Comparação de vigor celular
A morte neuronal na doença de Alzheimer pode, na verdade, não ser uma coisa tão ruim - pelo contrário, ela pode ser a resultado de um mecanismo de controle de qualidade celular que tenta proteger o cérebro da acumulação de neurônios disfuncionais.
Esta conclusão surpreendente foi obtida por cientistas do Centro Champalimaud, em Portugal, que estudaram modelos animais geneticamente modificados para mimetizar os sintomas do Alzheimer humano.
O mecanismo de controle de qualidade celular em jogo é chamado de competição celular e serve para selecionar as células mais aptas num dado tecido do corpo através de uma "comparação de vigor celular" entre cada célula e as suas vizinhas. Como resultado, as células mais aptas desencadeiam o suicídio das suas células vizinhas menos aptas.
"Em 2015, descobrimos que eliminar as células inaptas de um tecido constituía um mecanismo de anti-envelhecimento muito importante para preservar a função dos órgãos," explica o professor Eduardo Moreno.
Células mais aptas
Seguindo a mesma lógica, a equipe então partiu para ver se o mesmo mecanismo poderia estar envolvido em doenças neurodegenerativas associadas ao envelhecimento acelerado, como as doenças de Alzheimer, Parkinson e Huntington. Para isso, criaram moscas-da-fruta geneticamente manipuladas para expressar no cérebro a proteína beta-amiloide humana, que forma agregados no cérebro dos doentes com Alzheimer.
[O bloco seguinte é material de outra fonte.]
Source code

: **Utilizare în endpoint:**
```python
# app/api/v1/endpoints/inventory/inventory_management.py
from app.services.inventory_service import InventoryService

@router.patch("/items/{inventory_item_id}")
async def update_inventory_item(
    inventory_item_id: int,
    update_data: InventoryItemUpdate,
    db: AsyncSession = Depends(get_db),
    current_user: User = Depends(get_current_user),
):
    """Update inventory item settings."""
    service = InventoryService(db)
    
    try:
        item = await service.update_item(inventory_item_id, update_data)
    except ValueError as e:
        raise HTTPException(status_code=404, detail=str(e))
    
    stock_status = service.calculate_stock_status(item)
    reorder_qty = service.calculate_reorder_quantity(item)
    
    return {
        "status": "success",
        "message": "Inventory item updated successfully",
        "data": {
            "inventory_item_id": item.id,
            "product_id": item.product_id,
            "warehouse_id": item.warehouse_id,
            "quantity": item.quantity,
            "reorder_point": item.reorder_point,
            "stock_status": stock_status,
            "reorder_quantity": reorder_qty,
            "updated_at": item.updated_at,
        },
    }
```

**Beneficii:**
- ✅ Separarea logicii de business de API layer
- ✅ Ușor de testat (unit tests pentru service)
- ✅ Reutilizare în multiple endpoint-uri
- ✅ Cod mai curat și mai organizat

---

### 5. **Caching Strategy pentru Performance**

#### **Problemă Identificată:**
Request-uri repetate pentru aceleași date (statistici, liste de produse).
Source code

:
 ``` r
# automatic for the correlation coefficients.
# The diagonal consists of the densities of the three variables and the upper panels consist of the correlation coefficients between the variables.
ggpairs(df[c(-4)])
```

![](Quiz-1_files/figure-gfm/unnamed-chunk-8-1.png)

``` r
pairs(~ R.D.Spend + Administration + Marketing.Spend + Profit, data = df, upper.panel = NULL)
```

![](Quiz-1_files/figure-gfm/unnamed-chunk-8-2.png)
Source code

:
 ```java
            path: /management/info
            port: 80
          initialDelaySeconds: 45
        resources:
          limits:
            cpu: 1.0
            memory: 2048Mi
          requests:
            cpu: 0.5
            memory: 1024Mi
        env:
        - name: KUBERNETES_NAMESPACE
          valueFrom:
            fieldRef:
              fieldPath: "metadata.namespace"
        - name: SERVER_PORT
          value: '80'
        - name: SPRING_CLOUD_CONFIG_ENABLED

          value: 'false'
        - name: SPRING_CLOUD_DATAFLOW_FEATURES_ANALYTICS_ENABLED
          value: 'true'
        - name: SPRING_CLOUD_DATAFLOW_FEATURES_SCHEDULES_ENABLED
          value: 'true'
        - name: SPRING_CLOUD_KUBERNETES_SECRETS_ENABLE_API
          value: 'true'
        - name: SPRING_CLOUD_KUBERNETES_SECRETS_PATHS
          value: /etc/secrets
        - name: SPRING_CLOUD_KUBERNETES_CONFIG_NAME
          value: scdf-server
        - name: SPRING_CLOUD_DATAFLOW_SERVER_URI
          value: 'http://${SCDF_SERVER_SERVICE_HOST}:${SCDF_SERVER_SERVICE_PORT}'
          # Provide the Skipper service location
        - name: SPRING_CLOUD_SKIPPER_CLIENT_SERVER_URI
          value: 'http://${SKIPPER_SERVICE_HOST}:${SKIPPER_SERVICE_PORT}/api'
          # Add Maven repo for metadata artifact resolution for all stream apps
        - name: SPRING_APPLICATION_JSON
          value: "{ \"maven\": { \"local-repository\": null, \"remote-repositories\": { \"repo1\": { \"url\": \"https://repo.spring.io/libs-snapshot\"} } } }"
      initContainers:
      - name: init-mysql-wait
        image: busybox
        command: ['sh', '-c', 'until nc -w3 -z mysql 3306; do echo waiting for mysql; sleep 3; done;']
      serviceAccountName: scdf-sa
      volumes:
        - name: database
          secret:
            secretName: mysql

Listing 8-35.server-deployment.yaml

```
As análises mostraram que a morte dos neurônios nas moscas transgênicas era de fato ativada pelo processo de comparação de qualidade celular - em outras palavras, os neurônios não estavam morrendo por si sós, mas sendo eliminados por células vizinhas mais aptas.
O que surpreendeu é que, quando a morte neuronal foi bloqueada no cérebro das moscas, os insetos desenvolveram problemas de memória e problemas de coordenação motora ainda piores, morreram mais cedo e o seu cérebro deteriorou-se mais depressa.
"Quando começamos, o consenso geral era que a morte neuronal é sempre prejudicial. Por isso, ficamos surpresos ao descobrir que a morte neuronal pode ser na verdade vantajosa nas fases iniciais da doença," disse a pesquisadora Dina Coelho.
Quando a cientista estimulou o processo de competição celular, acelerando assim a morte dos neurônios disfuncionais, as moscas que expressavam a proteína beta-amiloide associada ao Alzheimer tiveram uma recuperação impressionante.
"As moscas comportavam-se quase como moscas normais no que diz respeito à formação de memórias, ao comportamento locomotor e à aprendizagem," disse a professora Christa Rhiner. E mais: esta recuperação deu-se quando as moscas já estavam muito afetadas pela doença.
Olhando o Alzheimer da maneira errada
Esta descoberta significa que, na doença de Alzheimer, o mecanismo de anti-envelhecimento continua a funcionar corretamente. E mostra que, de fato, "a morte neuronal protege o cérebro de danos mais generalizados e que, portanto, a perda de neurônios neste caso não é assim tão má. Seria pior não deixar esses neurônios morrerem. O nosso resultado mais significativo é que provavelmente estamos pensando de forma errada sobre a doença de Alzheimer. O nosso trabalho sugere que a morte neuronal é benéfica porque remove dos circuitos cerebrais os neurônios afetados por agregados tóxicos de beta-amiloide - e que manter esses neurônios disfuncionais é pior do que perdê-los," concluiu Moreno.
O próximo passo será confirmar que os resultados sobre a morte neuronal na doença de Alzheimer são replicáveis nos seres humanos. Os resultados foram publicados na revista Cell Reports.